ACTIONS TO TAKE:
[A] In the LDCT denoising study summary, what peak signal-to-noise ratio did ECDAW-Net achieve on the Mayo dataset?
[B] Reproduce the LDCT denoising study summary from "Purpose of the" to "improved detail retention.".

TEXT SECTION:

Purpose of the Study:

  • To develop an interpretable deep learning method for effective LDCT denoising.
  • To propose a novel convolutional dictionary learning model with adaptive window (CDL-AW) for enhanced noise reduction.
  • To construct an enhancement-based convolutional dictionary learning network (ECDAW-Net) for improved detail retention.

Main Methods:

  • Designed a CDL-AW model incorporating an adaptive window-constrained convolutional dictionary atom to minimize spectrum leakage.
  • Developed ECDAW-Net by unfolding the CDL-AW model iteratively using proximal gradient descent.
  • Integrated a multi-scale edge extraction module (LoG and Sobel convolutions) and a compound loss function (MSE and patch-level loss) to preserve image textures and structural information.

Main Results:

  • ECDAW-Net achieved a peak signal-to-noise ratio of 33.94 and a structural similarity of 0.92 on the Mayo dataset.
  • The method demonstrated superior performance in noise and artifact suppression compared to state-of-the-art techniques.
  • Quantitative results indicate significant improvements in image fidelity and diagnostic quality.

Conclusions:

  • The proposed interpretable ECDAW-Net effectively suppresses noise and artifacts in LDCT images.
  • The method excels at preserving tissue textures and fine details, outperforming existing approaches.
  • ECDAW-Net offers a promising solution for high-quality, low-dose CT imaging with enhanced interpretability.

DATA FOR ANALYSIS:
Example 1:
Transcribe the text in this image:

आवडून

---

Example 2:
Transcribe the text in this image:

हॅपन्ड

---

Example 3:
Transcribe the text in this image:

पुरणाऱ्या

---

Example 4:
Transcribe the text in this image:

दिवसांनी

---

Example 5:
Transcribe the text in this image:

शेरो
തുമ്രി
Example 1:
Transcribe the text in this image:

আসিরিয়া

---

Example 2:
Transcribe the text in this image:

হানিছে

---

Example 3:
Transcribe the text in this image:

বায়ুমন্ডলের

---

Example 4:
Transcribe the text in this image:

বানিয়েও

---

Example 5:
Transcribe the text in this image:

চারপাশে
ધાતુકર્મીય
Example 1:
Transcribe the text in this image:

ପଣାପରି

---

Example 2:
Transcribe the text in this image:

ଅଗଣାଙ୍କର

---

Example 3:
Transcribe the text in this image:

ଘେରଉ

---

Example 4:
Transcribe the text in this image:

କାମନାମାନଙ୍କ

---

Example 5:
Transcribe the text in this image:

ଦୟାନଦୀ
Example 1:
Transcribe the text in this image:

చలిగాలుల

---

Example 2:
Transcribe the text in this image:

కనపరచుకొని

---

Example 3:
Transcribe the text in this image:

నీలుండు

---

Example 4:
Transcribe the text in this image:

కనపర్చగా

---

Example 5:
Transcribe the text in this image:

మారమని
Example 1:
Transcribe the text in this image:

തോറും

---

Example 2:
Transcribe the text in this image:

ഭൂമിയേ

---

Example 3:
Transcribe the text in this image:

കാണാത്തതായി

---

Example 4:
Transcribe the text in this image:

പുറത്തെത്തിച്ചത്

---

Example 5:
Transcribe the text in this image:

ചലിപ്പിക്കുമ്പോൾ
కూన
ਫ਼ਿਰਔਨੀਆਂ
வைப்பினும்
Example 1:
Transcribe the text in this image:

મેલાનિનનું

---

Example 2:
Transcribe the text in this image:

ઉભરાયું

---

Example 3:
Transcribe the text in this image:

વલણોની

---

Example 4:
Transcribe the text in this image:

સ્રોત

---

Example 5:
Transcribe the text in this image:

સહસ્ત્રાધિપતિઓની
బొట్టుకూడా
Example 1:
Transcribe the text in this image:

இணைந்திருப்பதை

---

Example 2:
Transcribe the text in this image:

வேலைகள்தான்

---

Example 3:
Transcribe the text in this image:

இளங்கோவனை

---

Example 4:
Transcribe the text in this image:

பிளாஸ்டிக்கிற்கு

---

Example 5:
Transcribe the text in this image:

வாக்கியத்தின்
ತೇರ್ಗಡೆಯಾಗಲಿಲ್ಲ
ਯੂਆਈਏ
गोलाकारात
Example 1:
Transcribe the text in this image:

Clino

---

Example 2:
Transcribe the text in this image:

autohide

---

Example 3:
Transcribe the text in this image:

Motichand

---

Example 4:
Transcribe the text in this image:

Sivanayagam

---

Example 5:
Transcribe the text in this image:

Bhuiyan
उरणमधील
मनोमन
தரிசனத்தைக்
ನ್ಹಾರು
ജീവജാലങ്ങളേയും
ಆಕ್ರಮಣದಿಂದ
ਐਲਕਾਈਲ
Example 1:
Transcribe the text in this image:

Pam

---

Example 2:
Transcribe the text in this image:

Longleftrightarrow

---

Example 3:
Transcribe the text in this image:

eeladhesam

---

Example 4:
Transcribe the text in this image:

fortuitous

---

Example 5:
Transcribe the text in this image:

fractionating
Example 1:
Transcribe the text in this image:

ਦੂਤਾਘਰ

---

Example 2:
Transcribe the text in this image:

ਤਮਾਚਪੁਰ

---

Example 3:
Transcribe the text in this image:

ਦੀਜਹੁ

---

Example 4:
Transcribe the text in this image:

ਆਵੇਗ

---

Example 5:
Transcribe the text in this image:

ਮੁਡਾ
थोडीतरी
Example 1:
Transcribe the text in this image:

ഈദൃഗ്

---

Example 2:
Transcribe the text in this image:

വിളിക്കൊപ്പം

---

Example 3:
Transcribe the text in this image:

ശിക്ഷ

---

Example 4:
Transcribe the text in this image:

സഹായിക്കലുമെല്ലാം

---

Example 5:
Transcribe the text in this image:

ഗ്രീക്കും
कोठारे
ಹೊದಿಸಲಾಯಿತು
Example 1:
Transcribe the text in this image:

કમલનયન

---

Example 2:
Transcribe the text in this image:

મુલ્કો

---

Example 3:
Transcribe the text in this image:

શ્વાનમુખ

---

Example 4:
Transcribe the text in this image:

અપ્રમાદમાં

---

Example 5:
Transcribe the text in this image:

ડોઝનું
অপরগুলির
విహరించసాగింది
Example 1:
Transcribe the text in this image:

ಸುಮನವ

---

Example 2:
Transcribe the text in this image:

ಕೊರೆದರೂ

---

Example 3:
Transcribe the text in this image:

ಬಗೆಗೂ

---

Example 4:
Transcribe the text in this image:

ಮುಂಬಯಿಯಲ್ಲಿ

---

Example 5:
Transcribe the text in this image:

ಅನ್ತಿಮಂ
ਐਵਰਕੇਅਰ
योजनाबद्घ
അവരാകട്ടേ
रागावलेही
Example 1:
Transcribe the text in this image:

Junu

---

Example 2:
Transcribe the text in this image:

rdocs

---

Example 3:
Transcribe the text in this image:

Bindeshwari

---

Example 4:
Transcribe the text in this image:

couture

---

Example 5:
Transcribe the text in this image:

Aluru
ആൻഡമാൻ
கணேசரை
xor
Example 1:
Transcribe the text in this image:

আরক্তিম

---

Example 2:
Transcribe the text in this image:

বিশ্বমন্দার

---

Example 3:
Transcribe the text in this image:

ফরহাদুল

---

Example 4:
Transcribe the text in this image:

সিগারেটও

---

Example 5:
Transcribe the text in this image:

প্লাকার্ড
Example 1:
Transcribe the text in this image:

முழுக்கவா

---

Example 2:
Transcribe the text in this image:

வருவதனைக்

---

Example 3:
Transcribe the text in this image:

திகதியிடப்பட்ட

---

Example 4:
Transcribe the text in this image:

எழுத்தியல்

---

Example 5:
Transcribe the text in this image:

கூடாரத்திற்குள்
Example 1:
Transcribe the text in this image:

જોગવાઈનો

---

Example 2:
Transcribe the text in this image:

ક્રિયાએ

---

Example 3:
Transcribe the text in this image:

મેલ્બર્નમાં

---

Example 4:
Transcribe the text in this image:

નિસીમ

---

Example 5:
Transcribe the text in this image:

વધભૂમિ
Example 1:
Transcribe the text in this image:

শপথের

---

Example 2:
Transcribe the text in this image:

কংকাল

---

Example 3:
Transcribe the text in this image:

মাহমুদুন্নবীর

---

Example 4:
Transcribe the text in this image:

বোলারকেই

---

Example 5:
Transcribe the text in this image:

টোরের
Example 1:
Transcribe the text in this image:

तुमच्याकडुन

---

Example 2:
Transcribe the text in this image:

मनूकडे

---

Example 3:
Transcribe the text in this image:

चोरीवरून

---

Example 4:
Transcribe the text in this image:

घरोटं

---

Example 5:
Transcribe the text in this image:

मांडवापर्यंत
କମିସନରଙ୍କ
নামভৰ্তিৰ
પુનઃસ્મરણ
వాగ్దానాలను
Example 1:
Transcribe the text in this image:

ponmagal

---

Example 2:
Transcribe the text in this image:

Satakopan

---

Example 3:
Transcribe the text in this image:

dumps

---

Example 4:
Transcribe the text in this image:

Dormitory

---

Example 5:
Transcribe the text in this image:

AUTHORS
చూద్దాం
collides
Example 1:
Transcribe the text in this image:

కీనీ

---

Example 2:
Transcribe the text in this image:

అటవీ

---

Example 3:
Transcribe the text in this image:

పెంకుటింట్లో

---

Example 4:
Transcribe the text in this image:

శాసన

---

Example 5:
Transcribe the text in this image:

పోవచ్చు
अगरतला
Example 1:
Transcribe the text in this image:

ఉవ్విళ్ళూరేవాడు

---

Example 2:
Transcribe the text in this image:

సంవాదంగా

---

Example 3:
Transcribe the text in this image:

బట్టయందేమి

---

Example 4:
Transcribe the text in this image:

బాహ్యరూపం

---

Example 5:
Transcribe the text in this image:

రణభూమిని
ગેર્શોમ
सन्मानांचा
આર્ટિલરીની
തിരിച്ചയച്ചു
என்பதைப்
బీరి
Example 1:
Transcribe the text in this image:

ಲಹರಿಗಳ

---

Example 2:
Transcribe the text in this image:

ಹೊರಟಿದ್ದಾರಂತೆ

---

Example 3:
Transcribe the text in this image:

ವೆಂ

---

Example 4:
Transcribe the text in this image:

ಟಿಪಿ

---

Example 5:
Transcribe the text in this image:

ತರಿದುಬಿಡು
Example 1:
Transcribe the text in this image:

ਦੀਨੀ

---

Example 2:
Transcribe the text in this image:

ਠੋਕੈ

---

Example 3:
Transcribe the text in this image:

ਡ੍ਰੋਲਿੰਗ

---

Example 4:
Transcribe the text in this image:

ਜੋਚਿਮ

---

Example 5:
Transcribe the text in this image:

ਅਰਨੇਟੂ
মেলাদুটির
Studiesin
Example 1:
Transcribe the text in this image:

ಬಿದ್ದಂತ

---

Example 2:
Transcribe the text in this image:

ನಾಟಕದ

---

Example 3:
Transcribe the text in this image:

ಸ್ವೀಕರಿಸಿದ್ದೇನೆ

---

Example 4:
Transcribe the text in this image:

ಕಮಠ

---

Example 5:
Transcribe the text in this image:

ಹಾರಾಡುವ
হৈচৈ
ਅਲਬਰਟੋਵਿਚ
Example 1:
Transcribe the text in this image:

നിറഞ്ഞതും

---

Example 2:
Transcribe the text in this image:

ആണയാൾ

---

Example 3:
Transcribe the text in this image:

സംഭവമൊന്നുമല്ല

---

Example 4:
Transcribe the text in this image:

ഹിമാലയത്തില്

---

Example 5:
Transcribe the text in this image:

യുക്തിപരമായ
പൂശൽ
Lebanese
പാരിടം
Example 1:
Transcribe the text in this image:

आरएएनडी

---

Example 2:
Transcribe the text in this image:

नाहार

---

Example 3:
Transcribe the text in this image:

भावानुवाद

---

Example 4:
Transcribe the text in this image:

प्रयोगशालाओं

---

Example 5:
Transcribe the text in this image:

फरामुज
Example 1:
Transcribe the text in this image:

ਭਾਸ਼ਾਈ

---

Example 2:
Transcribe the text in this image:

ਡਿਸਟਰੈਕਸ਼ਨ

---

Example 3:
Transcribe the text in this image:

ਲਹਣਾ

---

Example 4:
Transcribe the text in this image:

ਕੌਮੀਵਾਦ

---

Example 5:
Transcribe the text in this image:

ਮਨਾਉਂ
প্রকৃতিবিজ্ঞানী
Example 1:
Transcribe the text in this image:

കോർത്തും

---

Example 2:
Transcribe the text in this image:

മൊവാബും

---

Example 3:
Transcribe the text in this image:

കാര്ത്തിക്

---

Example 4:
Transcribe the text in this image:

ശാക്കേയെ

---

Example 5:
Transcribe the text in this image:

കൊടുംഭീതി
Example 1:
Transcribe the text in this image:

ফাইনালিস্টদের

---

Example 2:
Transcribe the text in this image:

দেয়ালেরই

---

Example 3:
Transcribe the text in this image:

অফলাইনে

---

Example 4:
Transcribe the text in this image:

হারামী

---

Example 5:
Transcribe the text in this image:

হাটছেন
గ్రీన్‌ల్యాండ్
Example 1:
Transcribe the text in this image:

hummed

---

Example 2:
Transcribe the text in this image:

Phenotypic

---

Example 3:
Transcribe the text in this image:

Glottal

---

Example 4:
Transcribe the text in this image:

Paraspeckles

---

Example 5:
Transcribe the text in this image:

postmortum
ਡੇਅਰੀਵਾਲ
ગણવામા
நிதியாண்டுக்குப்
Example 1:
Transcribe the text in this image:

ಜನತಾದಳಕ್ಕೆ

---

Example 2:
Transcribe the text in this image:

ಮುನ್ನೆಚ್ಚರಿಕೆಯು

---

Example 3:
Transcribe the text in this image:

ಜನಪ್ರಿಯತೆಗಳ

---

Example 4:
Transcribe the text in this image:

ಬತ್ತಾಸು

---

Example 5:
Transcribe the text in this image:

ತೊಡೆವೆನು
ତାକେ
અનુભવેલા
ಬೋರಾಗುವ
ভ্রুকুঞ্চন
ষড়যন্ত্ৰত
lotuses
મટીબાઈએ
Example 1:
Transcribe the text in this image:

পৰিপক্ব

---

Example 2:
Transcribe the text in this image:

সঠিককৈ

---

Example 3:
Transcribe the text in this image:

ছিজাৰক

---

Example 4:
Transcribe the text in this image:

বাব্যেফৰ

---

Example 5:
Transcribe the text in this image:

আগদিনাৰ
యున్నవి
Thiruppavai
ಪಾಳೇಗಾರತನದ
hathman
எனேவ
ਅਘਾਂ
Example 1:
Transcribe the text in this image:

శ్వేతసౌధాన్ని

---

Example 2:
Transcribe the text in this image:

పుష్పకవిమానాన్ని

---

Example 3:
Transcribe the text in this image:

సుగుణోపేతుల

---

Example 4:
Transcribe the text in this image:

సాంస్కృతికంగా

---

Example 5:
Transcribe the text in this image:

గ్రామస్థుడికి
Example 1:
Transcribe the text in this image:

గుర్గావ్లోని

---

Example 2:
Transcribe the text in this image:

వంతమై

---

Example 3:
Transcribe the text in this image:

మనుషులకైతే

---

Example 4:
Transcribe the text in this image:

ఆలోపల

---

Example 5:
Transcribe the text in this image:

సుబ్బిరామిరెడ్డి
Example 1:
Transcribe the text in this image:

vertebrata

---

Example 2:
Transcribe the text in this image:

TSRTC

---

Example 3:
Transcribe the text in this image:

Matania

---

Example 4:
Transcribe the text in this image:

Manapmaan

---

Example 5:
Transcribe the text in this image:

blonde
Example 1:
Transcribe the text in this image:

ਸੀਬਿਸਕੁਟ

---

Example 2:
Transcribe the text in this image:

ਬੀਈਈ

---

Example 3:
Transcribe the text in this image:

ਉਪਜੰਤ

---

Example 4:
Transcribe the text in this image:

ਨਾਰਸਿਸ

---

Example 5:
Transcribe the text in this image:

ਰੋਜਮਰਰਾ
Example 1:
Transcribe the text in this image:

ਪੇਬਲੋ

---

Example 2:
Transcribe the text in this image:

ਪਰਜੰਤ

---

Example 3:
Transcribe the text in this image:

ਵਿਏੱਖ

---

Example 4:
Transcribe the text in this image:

ANSWERS BELOW:
[A] 33.94

[B]
Purpose of the Study:

  • To develop an interpretable deep learning method for effective LDCT denoising.
  • To propose a novel convolutional dictionary learning model with adaptive window (CDL-AW) for enhanced noise reduction.
  • To construct an enhancement-based convolutional dictionary learning network (ECDAW-Net) for improved detail retention.